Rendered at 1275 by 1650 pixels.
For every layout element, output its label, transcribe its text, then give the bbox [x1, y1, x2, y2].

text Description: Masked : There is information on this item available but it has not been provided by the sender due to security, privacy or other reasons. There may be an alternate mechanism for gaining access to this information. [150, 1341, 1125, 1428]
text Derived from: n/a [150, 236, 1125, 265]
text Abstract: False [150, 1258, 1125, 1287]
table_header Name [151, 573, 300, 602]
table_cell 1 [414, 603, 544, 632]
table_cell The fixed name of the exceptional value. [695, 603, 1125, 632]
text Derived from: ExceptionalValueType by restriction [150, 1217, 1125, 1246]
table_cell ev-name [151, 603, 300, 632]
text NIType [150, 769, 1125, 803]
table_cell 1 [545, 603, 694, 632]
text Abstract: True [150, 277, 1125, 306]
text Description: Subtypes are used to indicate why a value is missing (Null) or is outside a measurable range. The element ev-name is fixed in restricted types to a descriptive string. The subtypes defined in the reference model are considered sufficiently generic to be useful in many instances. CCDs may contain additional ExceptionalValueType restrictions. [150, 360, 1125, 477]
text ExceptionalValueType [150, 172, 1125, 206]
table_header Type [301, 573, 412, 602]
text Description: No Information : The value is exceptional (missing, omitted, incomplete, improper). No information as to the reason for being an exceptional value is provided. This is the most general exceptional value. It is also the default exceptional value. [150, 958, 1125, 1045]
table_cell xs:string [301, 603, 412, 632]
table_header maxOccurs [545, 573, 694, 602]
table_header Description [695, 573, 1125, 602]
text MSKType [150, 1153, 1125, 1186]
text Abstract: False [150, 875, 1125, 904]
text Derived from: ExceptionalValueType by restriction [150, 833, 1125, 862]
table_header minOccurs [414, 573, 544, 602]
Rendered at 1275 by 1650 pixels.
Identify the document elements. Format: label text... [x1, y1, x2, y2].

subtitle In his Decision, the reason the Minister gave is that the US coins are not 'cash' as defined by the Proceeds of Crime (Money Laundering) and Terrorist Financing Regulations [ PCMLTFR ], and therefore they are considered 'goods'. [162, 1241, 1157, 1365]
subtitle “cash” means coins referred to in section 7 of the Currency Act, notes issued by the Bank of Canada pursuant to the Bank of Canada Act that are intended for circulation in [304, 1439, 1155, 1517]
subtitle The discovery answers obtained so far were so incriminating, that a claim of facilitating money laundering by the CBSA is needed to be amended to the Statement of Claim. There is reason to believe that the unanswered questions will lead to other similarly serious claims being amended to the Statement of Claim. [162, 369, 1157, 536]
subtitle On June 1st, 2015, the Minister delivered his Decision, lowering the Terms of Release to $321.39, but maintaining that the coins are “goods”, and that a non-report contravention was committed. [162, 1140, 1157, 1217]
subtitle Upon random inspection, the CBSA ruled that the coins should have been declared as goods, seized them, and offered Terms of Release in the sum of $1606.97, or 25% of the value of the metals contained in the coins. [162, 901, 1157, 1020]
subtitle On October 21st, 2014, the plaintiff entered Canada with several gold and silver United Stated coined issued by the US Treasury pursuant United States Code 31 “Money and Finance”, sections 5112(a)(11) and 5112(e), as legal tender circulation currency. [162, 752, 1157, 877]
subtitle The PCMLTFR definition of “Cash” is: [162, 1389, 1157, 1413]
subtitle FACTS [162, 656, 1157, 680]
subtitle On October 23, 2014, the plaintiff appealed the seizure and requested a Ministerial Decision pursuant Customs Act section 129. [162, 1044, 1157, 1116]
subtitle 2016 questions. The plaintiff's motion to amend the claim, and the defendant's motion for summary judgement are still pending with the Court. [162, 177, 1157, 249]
——
» **SHORT PROBLEM**:
Copy every line of the records above word for word, from the first line through the last.

» **COMPLETE OUTPUT**:
Rendered at 1275 by 1650 pixels.
For every layout element, output its label, transcribe its text, then give the bbox [x1, y1, x2, y2].

text Description: Masked : There is information on this item available but it has not been provided by the sender due to security, privacy or other reasons. There may be an alternate mechanism for gaining access to this information. [150, 1341, 1125, 1428]
text Derived from: n/a [150, 236, 1125, 265]
text Abstract: False [150, 1258, 1125, 1287]
table_header Name [151, 573, 300, 602]
table_cell 1 [414, 603, 544, 632]
table_cell The fixed name of the exceptional value. [695, 603, 1125, 632]
text Derived from: ExceptionalValueType by restriction [150, 1217, 1125, 1246]
table_cell ev-name [151, 603, 300, 632]
text NIType [150, 769, 1125, 803]
table_cell 1 [545, 603, 694, 632]
text Abstract: True [150, 277, 1125, 306]
text Description: Subtypes are used to indicate why a value is missing (Null) or is outside a measurable range. The element ev-name is fixed in restricted types to a descriptive string. The subtypes defined in the reference model are considered sufficiently generic to be useful in many instances. CCDs may contain additional ExceptionalValueType restrictions. [150, 360, 1125, 477]
text ExceptionalValueType [150, 172, 1125, 206]
table_header Type [301, 573, 412, 602]
text Description: No Information : The value is exceptional (missing, omitted, incomplete, improper). No information as to the reason for being an exceptional value is provided. This is the most general exceptional value. It is also the default exceptional value. [150, 958, 1125, 1045]
table_cell xs:string [301, 603, 412, 632]
table_header maxOccurs [545, 573, 694, 602]
table_header Description [695, 573, 1125, 602]
text MSKType [150, 1153, 1125, 1186]
text Abstract: False [150, 875, 1125, 904]
text Derived from: ExceptionalValueType by restriction [150, 833, 1125, 862]
table_header minOccurs [414, 573, 544, 602]
Rendered at 1275 by 1650 pixels.
Identify the document elements. Format: label text... [x1, y1, x2, y2].

subtitle In his Decision, the reason the Minister gave is that the US coins are not 'cash' as defined by the Proceeds of Crime (Money Laundering) and Terrorist Financing Regulations [ PCMLTFR ], and therefore they are considered 'goods'. [162, 1241, 1157, 1365]
subtitle “cash” means coins referred to in section 7 of the Currency Act, notes issued by the Bank of Canada pursuant to the Bank of Canada Act that are intended for circulation in [304, 1439, 1155, 1517]
subtitle The discovery answers obtained so far were so incriminating, that a claim of facilitating money laundering by the CBSA is needed to be amended to the Statement of Claim. There is reason to believe that the unanswered questions will lead to other similarly serious claims being amended to the Statement of Claim. [162, 369, 1157, 536]
subtitle On June 1st, 2015, the Minister delivered his Decision, lowering the Terms of Release to $321.39, but maintaining that the coins are “goods”, and that a non-report contravention was committed. [162, 1140, 1157, 1217]
subtitle Upon random inspection, the CBSA ruled that the coins should have been declared as goods, seized them, and offered Terms of Release in the sum of $1606.97, or 25% of the value of the metals contained in the coins. [162, 901, 1157, 1020]
subtitle On October 21st, 2014, the plaintiff entered Canada with several gold and silver United Stated coined issued by the US Treasury pursuant United States Code 31 “Money and Finance”, sections 5112(a)(11) and 5112(e), as legal tender circulation currency. [162, 752, 1157, 877]
subtitle The PCMLTFR definition of “Cash” is: [162, 1389, 1157, 1413]
subtitle FACTS [162, 656, 1157, 680]
subtitle On October 23, 2014, the plaintiff appealed the seizure and requested a Ministerial Decision pursuant Customs Act section 129. [162, 1044, 1157, 1116]
subtitle 2016 questions. The plaintiff's motion to amend the claim, and the defendant's motion for summary judgement are still pending with the Court. [162, 177, 1157, 249]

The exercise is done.